Governor of Garh-Jaripa
- In office 1491
- Monarch: Firuz Shah II
- Preceded by: Raja Dalip Samanta

Personal details
- Died: Garh-Jaripa, Sultanate of Bengal
- Resting place: Garh-Jaripa, Sultanate of Bengal

= Majlis Khan Humayun =

Bengali statesman

Majlis Khan Humayun, also known as Majlis Shah Humayun, was a military commander in service of the Sultanate of Bengal who led the conquest of Garh-Dalipa (renamed to Garh-Jaripa) in present-day Sherpur District, Bangladesh. His military exploits led to the strategic northern expansion of the Sultanate's authority, and the takeover of the region from the Kamarupan Koch dynasty and its ruler, Raja Dalip Samanta, who was subsequently executed. According to Sarat Chandra Ghoshal, the magnitude of the Bengali victory in Garh-Jaripa can be compared to the scale of the rise of Biswa Singha in Kamata.

==Career==

Majlis Khan Humayun was appointed by Sultan of Bengal Saifuddin Firuz Shah to lead a military expedition into the territory of Kamarupa. Crossing the vast Brahmaputra River in 1491, Humayun's forces marched into what is now Jamalpur, Sherpur and northern Mymensingh, successfully seizing Garh-Dalipa, a regional Koch stronghold of strategic importance and the site of Chand Sadagar's dinghy. The fall of Raja Dalip in this campaign signified a decisive end to the Koch resistance and the formal introduction of Muslim rule in the area.
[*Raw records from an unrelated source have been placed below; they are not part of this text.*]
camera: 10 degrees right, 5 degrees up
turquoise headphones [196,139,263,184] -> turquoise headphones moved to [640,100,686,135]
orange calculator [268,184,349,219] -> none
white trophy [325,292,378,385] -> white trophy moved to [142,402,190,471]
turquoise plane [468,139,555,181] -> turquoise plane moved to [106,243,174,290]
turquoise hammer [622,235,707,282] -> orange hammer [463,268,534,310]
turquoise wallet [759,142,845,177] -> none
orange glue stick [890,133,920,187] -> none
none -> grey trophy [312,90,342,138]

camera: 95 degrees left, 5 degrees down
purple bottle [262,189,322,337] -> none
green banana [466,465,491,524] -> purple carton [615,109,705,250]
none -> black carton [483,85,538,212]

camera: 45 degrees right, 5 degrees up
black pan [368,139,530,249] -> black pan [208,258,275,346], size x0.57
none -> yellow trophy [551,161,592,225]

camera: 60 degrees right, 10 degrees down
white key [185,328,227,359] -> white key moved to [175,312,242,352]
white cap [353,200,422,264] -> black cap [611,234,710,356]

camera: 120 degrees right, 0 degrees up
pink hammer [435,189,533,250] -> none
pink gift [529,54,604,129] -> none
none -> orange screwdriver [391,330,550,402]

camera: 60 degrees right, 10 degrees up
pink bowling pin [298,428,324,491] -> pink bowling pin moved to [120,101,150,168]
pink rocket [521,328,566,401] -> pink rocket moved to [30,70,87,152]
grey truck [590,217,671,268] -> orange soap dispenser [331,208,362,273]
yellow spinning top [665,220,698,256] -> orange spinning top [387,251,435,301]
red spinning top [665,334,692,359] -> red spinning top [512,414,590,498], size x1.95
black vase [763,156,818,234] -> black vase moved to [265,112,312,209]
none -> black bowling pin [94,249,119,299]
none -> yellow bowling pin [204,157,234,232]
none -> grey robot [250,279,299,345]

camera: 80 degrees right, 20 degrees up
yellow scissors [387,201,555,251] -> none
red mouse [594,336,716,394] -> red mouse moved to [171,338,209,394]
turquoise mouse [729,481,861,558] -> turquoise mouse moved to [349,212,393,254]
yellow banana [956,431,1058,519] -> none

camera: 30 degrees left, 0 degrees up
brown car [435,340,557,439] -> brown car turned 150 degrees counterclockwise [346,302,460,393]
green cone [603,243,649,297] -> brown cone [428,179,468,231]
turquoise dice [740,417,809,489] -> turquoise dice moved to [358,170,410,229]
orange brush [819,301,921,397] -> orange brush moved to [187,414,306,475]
Following the conquest, Humayun was entrusted with governing the newly annexed region. He is credited with establishing the Bokainagar Fort and Tajpur forts, vital military and administrative centres that secured the Bengal Sultanate’s defence measures vis a vis the Garo Hills. His administrative and military leadership helped solidify Sultan Firuz Shah’s control across this area during a time of regional upheaval. Located approximately six kilometres from modern-day Sherpur, Garh-Dalipa (Fort of Dalip) was renamed to Garh-Jaripa after the Muslim saint Jarip Shah, who is believed to have played a role in the establishment. Humayun named the fort after Jarip Shah, who only agreed to vacate his spot if the new settlement bore his name. The saint’s tomb, located on the eastern edge of Kalidah Sea, remains a ziyarat site. Under Humayun, the fortified city spanned about 1,100 acres, the fort was an extensive military complex featuring seven concentric earthen walls and six defensive moats. The site was accessible via four gates: Kumuduari (east), Paniduari (west), Shyamuduari (south), and Khirkiduari (north) and housed towers and bastions for defense.

==Legacy==
Majlis Khan Humayun was interred within the Garh-Jaripa fort that he governed. Arabic inscriptions found at his tomb were translated by the Asiatic Society of Calcutta in the 19th century. Additionally, the Barduari Shahi Mosque is believed to have been built during Humayun's rule. Rediscovered in the early 1980s by Maulana Azizul Haque Jamalpuri after a three year search for the lost mosque, the mosque was buried under layers of earth and vegetation until excavation revealed its three domes and intricately designed 12-door structure. Reconstructed in 1984, the mosque measures approximately 100 feet by 40 feet and serves as a symbol of Humayun's legacy in Sherpur. Near the Khirkiduari northern gate of the Garhjaripa fort, a Koch temple once stood, believed to be associated with the royal family of Raja Dalip. Following the conquest, the temple was converted into a mosque. A traditional fair in honour of Raja Dalip’s mother continues to be held by the tribal community every Vaishakha. As the archaeological heritage and relics of Garhjaripa face the threat of ruin, the government has taken action to preserve them. A committee, led by Sreebardi Upazila Nirbahi Officer (UNO) Nilufa Aktar, has been formed to oversee these efforts. The committee plans to publish a booklet on Garhjaripa’s history and collect relics from local residents. Additionally, they will recommend that the Department of Archaeology establish a museum at Garhjaripa to protect and showcase its cultural treasures.